═══ Provided information

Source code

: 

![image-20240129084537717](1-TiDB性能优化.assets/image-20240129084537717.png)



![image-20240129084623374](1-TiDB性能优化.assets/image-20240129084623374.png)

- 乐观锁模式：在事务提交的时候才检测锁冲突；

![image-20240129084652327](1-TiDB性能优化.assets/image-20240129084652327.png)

══════

What you should do: Which lines in the entries above contain the string "TiDB性能优化"? Return each of those lines in full.

Solution:
![image-20240129084537717](1-TiDB性能优化.assets/image-20240129084537717.png)
![image-20240129084623374](1-TiDB性能优化.assets/image-20240129084623374.png)
![image-20240129084652327](1-TiDB性能优化.assets/image-20240129084652327.png)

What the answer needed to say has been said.